By June 18, 2013Blog, Freelancing

A collaboration between Tiffany Markman & Kym Edwardes-Evans

One of the best parts of freelancing is the absence of other people nearby. The general lack of a small cube of personal space, surrounded by a farm of fellow worker ants. So, whether you’re a veteran soloist, new to freelancing or toying with taking a permanent plunge into self-employment, here’s why you should:

1.     Comfort-In-The-Cubicle-Cathy

This type of worker ant is content in her cubicle. The tiny and airless space suits her because it gives her an excuse to ignore the rest of the office. But, she’s territorial: walking into her pod will cause a meltdown of Chernobyl-like proportions.

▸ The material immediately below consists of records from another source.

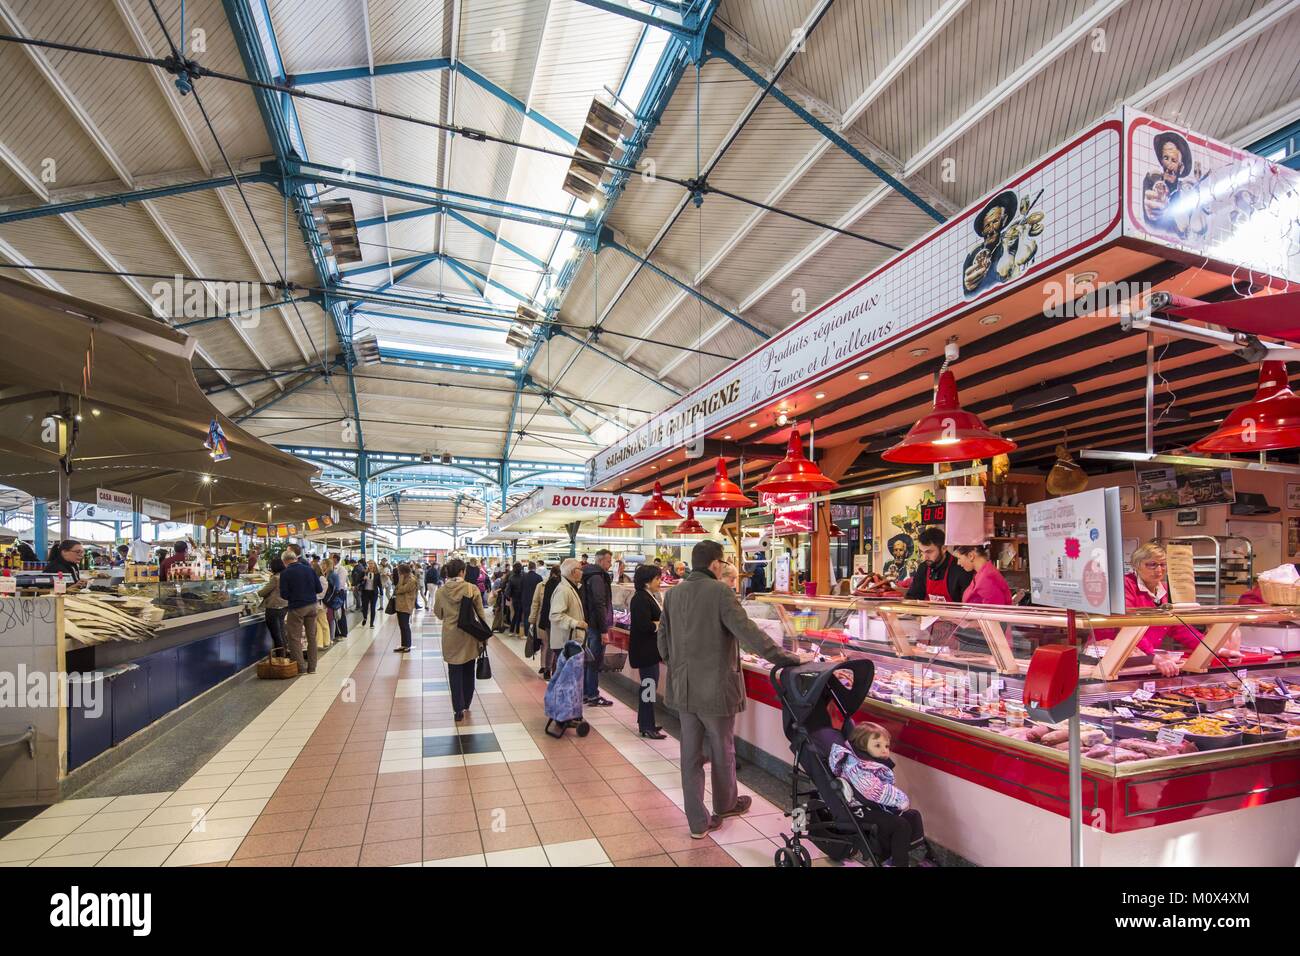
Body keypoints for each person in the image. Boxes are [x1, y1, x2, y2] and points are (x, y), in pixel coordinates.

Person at [657, 539, 807, 838]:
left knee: (690, 757)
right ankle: (725, 805)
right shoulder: (720, 592)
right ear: (715, 564)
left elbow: (662, 640)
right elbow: (750, 634)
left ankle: (698, 823)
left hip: (684, 688)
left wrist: (677, 666)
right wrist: (787, 658)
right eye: (723, 562)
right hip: (716, 688)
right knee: (722, 748)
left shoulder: (673, 594)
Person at [828, 722, 929, 867]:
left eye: (886, 746)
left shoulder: (868, 761)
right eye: (877, 746)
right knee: (900, 824)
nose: (884, 750)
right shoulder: (856, 766)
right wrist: (900, 800)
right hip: (859, 810)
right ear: (862, 745)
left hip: (872, 806)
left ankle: (898, 851)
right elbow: (875, 791)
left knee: (912, 816)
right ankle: (897, 863)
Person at [1092, 542, 1200, 676]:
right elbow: (1129, 625)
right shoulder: (1125, 586)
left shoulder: (1164, 590)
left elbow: (1177, 625)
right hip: (1111, 659)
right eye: (1152, 564)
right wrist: (1153, 656)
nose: (1159, 570)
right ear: (1137, 566)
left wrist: (1209, 648)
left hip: (1144, 658)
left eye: (1162, 564)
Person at [434, 558, 486, 721]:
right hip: (469, 635)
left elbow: (439, 613)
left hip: (450, 635)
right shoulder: (472, 589)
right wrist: (484, 635)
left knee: (454, 671)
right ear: (462, 572)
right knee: (468, 669)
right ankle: (467, 703)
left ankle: (458, 709)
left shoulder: (441, 591)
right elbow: (480, 613)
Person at [629, 563, 666, 739]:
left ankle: (646, 722)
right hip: (646, 652)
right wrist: (659, 625)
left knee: (648, 687)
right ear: (647, 581)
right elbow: (644, 625)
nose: (660, 581)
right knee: (649, 687)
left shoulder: (647, 596)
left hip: (649, 651)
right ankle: (646, 725)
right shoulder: (641, 598)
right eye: (657, 578)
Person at [580, 549, 615, 707]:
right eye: (608, 561)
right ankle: (593, 694)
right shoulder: (597, 577)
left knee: (589, 660)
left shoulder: (587, 574)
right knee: (594, 660)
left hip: (589, 624)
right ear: (600, 561)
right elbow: (599, 604)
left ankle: (587, 693)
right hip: (596, 626)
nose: (610, 564)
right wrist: (603, 630)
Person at [279, 544, 321, 674]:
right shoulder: (309, 569)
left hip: (297, 608)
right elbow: (319, 589)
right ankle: (312, 667)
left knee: (295, 638)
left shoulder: (285, 573)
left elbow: (284, 595)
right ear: (295, 558)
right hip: (312, 606)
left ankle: (301, 668)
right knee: (311, 637)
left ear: (285, 561)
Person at [904, 527, 972, 604]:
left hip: (955, 615)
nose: (924, 557)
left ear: (943, 548)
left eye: (929, 552)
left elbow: (967, 605)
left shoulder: (961, 568)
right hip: (930, 614)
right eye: (922, 552)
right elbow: (913, 597)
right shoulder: (923, 567)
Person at [550, 558, 588, 668]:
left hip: (570, 641)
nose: (582, 572)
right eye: (580, 569)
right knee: (566, 679)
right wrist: (575, 623)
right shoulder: (563, 590)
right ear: (573, 572)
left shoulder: (571, 588)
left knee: (568, 678)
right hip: (565, 642)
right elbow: (555, 615)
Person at [534, 564, 563, 677]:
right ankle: (549, 668)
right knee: (551, 645)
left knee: (548, 645)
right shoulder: (555, 583)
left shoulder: (548, 583)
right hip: (552, 619)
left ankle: (547, 668)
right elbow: (538, 603)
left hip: (548, 619)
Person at [258, 557, 288, 652]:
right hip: (284, 606)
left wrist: (259, 592)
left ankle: (280, 656)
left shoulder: (275, 578)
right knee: (282, 631)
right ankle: (285, 653)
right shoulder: (285, 576)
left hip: (273, 608)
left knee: (276, 634)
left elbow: (262, 592)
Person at [393, 563, 418, 653]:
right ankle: (404, 644)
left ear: (403, 572)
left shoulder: (412, 580)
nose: (398, 573)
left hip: (406, 605)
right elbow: (396, 589)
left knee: (405, 626)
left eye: (399, 572)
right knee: (402, 626)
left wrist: (400, 580)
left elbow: (400, 590)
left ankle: (407, 645)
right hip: (400, 605)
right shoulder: (405, 578)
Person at [519, 561, 543, 638]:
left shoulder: (523, 577)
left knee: (526, 616)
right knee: (535, 616)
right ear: (535, 568)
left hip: (525, 599)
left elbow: (521, 588)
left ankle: (526, 634)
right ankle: (534, 633)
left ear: (528, 567)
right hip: (535, 600)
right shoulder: (539, 577)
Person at [360, 560, 381, 627]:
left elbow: (379, 583)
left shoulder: (377, 574)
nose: (371, 565)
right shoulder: (364, 572)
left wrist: (381, 592)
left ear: (374, 565)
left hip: (373, 593)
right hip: (365, 592)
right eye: (369, 563)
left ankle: (371, 623)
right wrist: (363, 578)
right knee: (364, 607)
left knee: (373, 607)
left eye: (372, 563)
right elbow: (358, 580)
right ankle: (365, 618)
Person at [506, 562, 523, 633]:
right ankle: (516, 630)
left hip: (515, 598)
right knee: (518, 614)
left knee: (516, 613)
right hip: (522, 597)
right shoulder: (524, 577)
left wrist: (508, 597)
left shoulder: (511, 578)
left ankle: (513, 630)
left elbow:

2.     Floating-Around-Fred

Fred never seems to have a desk, a cubicle, an office or even, if we’re being honest, a home. He prefers to waft around the office. For no apparent reason. He’ll stop by others’ work spaces “just to chat”. No one knows what his actual job is or where he’s supposed to be. And he’ll eat the most cake on someone’s birthday.

3.     The-Real-Kevin-Spacey

This guy has no regard for other people’s personal space. He’ll spread his stuff out all over the office, refuse to work in a cubicle and spend most of the workday hanging over the ‘wall’ pestering poor Cathy. He’s likely to wrap his arm around your shoulders while you walk and he’ll stand so close to you that you’ll be able to figure out how to make his signature beef dish. Without a recipe.

4.     Step-Into-My-Office-Stan

Stan is that guy. The one who thinks he’s the boss, but isn’t. Who thinks he’s important, but isn’t. He was given a private office when the company confused the maintenance requests. And now he won’t leave. At least, not without being fired first.

Do these people sound familiar? We’ve all worked with one of them before, and they’re enough to make working at your dining room table feel like a corner office with a view, jacuzzi and Smeg bar fridge. So, before you start feeling lonely in your bunny slippers, remember Fred and how you got pest control in to remove him.